I have two tables. Table 1 is a large one, and Table 2 is a small one. I would like to extract data from Table 1 if values in Table1.column1
matches those in Table2.column1
. Both Table 1 and Table 2 have column, column1
. Here is my code.
select *
from Table1
where condition1
and condition2
and column1 in (select column1 from Table2)
Condition 1 and Condition 2 are meant to restrict the size of the table to be extracted. Not sure if this actually works. Then I got execution error, return code 1
. I am on Hue platform.
EDIT
As suggested by @yammanuruarun, I tried the following code.
SELECT *
FROM
(SELECT *
FROM Table1
WHERE condition1
AND condition2) t1
INNER JOIN Table2 ON t1.column1 = t2.column1
Then, I got the following error.
Error while processing statement: FAILED: Execution Error, return code 2 from
org.apache.hadoop.hive.ql.exec.tez.TezTask. Application
application_1580875150091_97539 failed 2 times due to AM Container for
appattempt_1580875150091_97539_000002 exited with exitCode: 255 Failing this
attempt.Diagnostics: [2020-02-07 14:35:53.944]Exception from container-launch.

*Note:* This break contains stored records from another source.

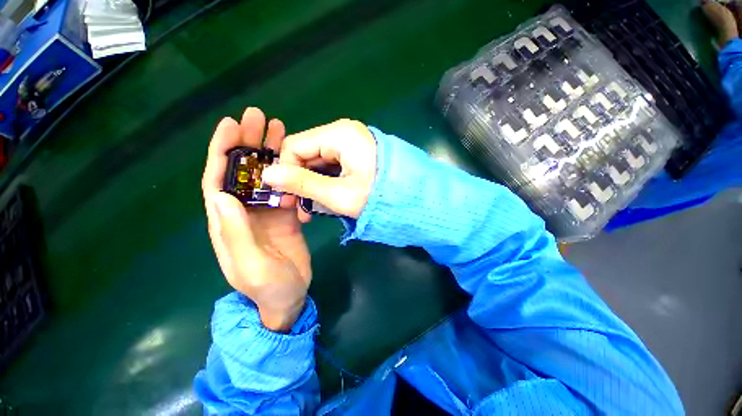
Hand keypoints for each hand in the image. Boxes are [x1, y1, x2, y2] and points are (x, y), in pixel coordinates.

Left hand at [202, 108, 310, 332]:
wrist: (289, 297)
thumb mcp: (251, 265)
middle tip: (259, 117)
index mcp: (226, 223)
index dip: (222, 151)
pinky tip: (295, 159)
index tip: (231, 125)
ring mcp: (265, 212)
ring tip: (280, 130)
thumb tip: (221, 194)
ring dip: (270, 153)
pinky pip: (283, 189)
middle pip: (242, 172)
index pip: (217, 180)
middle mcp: (242, 212)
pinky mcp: (284, 215)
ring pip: (265, 177)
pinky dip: (287, 172)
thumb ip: (235, 233)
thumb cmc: (268, 288)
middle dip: (247, 143)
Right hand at [261, 119, 376, 221]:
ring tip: (312, 211)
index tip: (286, 197)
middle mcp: (343, 133)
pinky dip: (326, 184)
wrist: (413, 199)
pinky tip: (326, 201)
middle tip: (298, 209)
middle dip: (299, 181)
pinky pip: (332, 167)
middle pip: (306, 154)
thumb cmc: (377, 197)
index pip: (294, 146)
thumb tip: (267, 175)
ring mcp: (351, 144)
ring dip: (312, 186)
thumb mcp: (338, 194)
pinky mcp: (356, 155)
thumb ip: (302, 183)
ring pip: (318, 163)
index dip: (285, 171)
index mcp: (339, 135)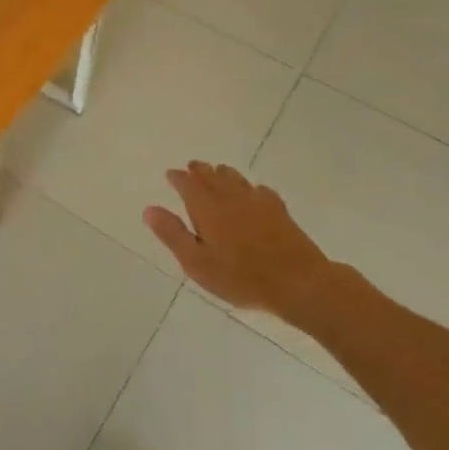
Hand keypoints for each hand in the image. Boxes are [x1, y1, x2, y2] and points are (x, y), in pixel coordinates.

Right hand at [143, 162, 329, 319]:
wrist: (299, 282)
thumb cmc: (241, 277)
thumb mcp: (197, 263)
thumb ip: (173, 234)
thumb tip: (150, 209)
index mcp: (207, 208)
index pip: (188, 184)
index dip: (178, 178)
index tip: (171, 174)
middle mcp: (230, 197)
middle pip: (212, 175)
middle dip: (199, 170)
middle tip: (192, 167)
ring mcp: (257, 202)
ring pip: (236, 178)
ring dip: (223, 173)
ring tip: (217, 173)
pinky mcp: (279, 211)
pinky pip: (260, 190)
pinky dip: (250, 188)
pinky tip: (253, 193)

Container id: container_e1237_1580875150091_97539_02_000001 Exit code: 255
Exception message: Launch container failed Shell output: main : command provided 1
main : run as user is hive main : requested yarn user is hive Getting exit code
file... Creating script paths... Writing pid file... Writing to tmp file /disk-
11/hadoop/yarn/local/nmPrivate/application_1580875150091_97539/container_e1237_1580875150091_97539_02_000001/container_e1237_1580875150091_97539_02_000001.pid.tmp
Writing to cgroup task files... Creating local dirs... Launching container...
Getting exit code file... Creating script paths... [2020-02-07 14:35:53.967]Container exited with a non-zero exit code 255. Error file: prelaunch.err. Last 4096 bytes of prelaunch.err : Last 4096 bytes of stderr :
Exception: java.lang.OutOfMemoryError thrown from the UncaughtExceptionHandler in
thread "IPC Server idle connection scanner for port 26888" Halting due to Out Of
Memory Error... Halting due to Out Of Memory Error... Halting due to Out Of Memory
Error...
Halting due to Out Of Memory Error... Halting due to Out Of Memory Error...

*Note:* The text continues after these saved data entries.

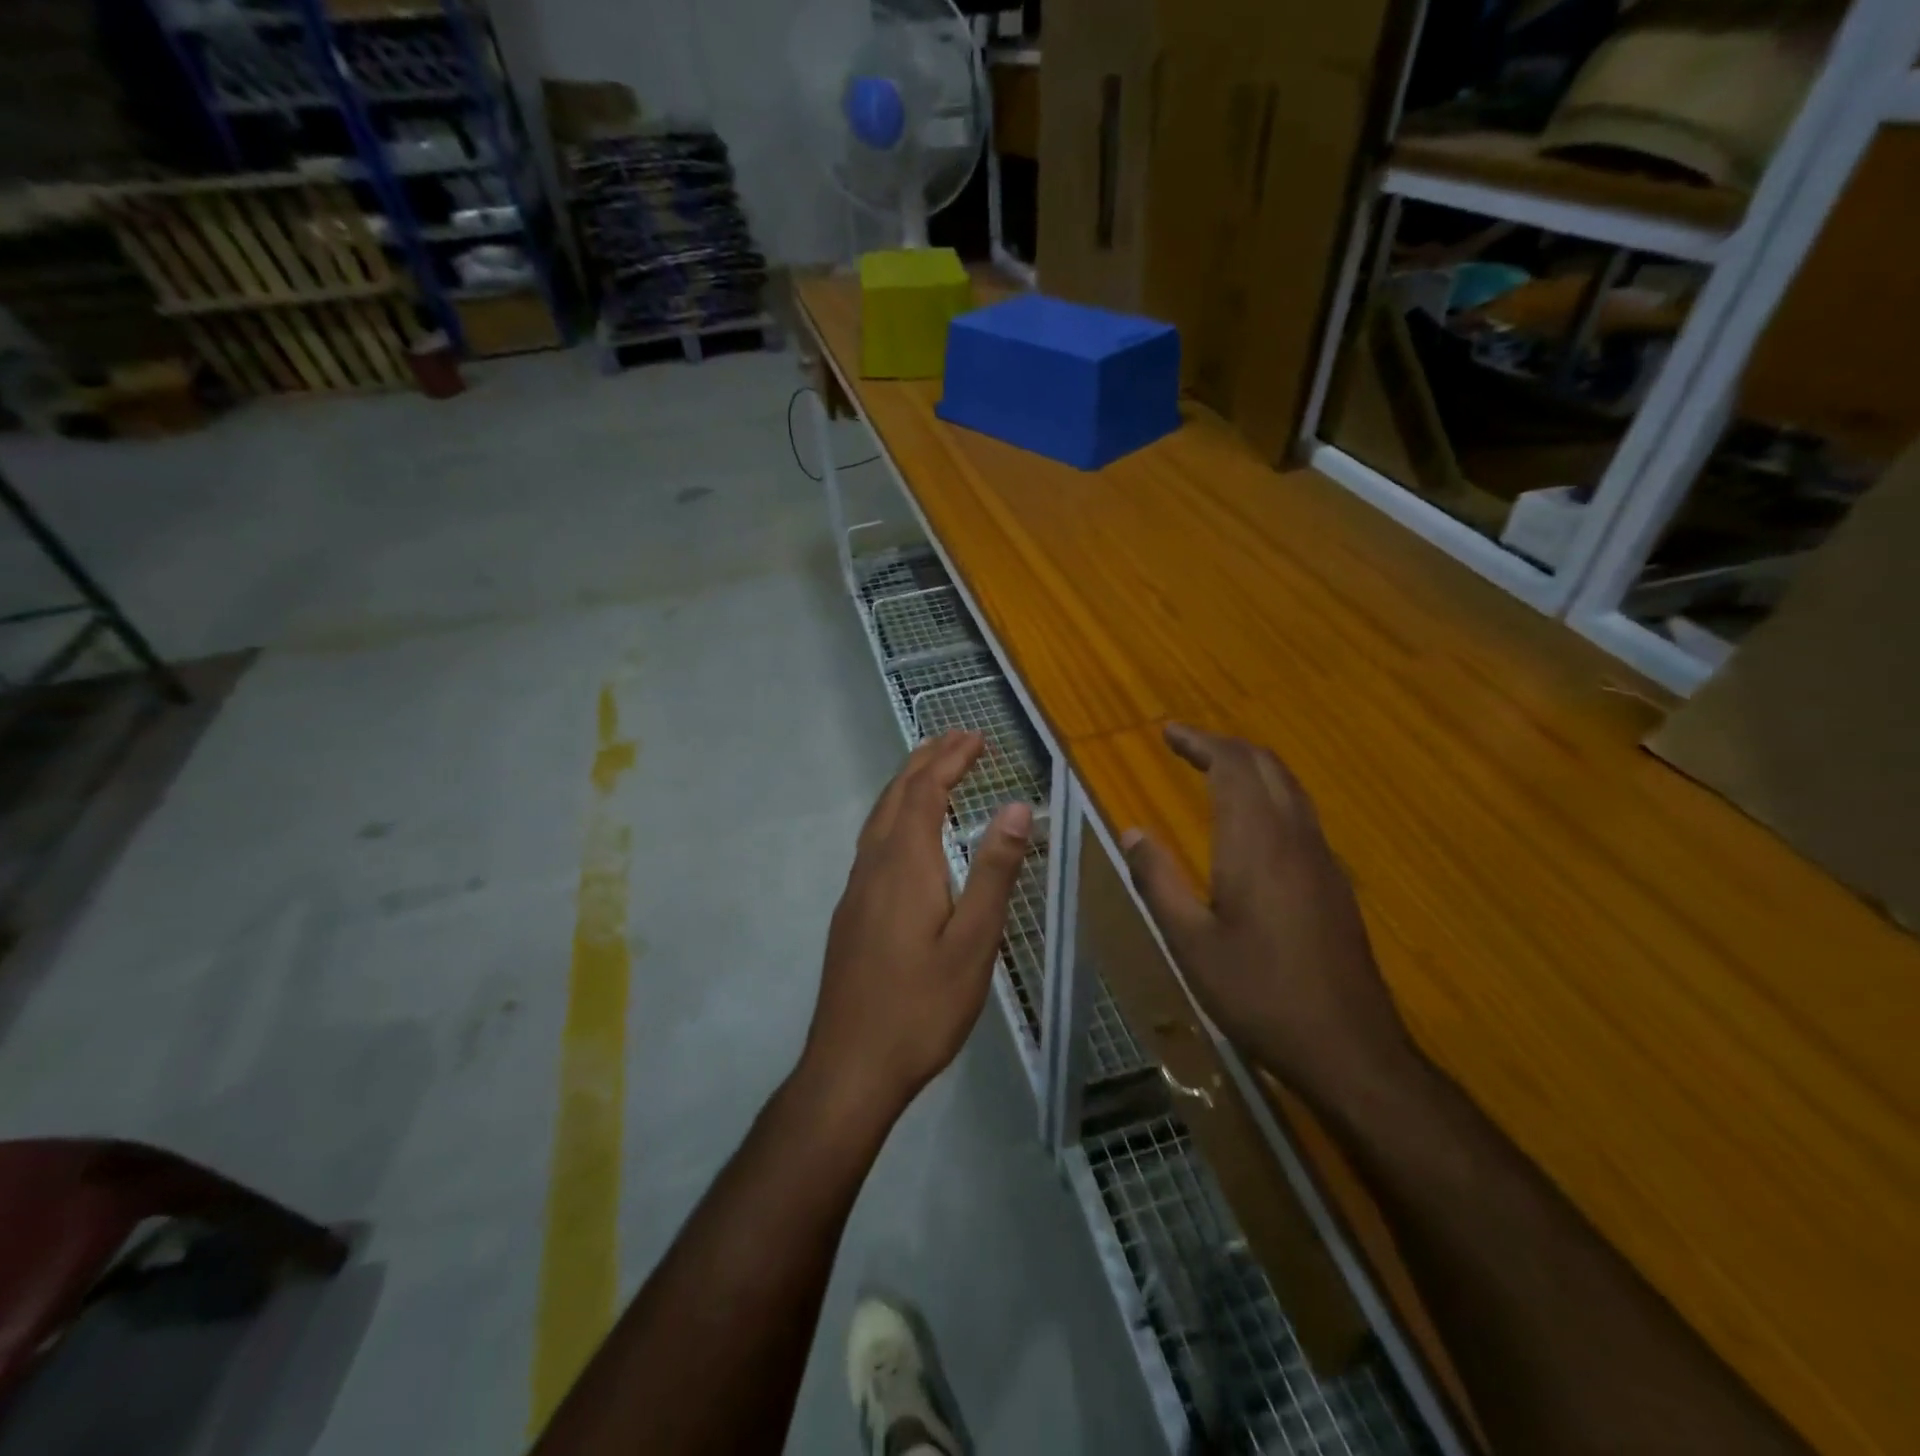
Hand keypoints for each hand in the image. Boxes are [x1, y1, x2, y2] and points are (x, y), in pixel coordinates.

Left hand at [801, 730, 1032, 1121]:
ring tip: (935, 768)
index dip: (951, 758)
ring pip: (880, 817)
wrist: (850, 1065)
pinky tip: (908, 833)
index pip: (926, 791)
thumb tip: (1016, 806)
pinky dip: (896, 814)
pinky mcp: (851, 911)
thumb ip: (994, 872)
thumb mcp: (974, 942)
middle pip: (897, 795)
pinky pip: (874, 841)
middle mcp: (873, 865)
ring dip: (908, 784)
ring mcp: (856, 889)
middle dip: (927, 759)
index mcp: (904, 864)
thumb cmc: (921, 1007)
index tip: (977, 735)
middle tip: (958, 737)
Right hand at [1121, 724, 1413, 1110]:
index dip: (1200, 742)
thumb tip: (1131, 831)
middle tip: (1185, 746)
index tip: (1168, 733)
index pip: (1233, 766)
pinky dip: (1269, 794)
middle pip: (1266, 765)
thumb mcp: (1190, 943)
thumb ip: (1158, 881)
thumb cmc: (1259, 995)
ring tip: (1213, 771)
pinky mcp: (1334, 882)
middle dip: (1224, 746)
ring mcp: (1322, 858)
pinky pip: (1300, 813)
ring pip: (1289, 787)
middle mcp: (1295, 837)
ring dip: (1250, 767)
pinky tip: (1250, 822)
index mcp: (1257, 843)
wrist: (1350, 1048)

Halting due to Out Of Memory Error... Halting due to Out Of Memory Error...
Halting due to Out Of Memory Error... [2020-02-07 14:35:53.967]Container exited
with a non-zero exit code 255. Error file: prelaunch.err. Last 4096 bytes of prelaunch.err : Last 4096 bytes of stderr :
Exception: java.lang.OutOfMemoryError thrown from the UncaughtExceptionHandler in
thread "IPC Server idle connection scanner for port 26888" Halting due to Out Of Memory Error... Halting due to Out Of Memory Error...
Halting due to Out Of Memory Error... Halting due to Out Of Memory Error...
Halting due to Out Of Memory Error... Halting due to Out Of Memory Error...
Halting due to Out Of Memory Error... Halting due to Out Of Memory Error...
For more detailed output, check the application tracking page: http://dcwipphm12002.edc.nam.gm.com:8088/cluster/app/application_1580875150091_97539 Then click on links to logs of each attempt. . Failing the application.
Looks like it is a memory error. Is there any way I could optimize my query?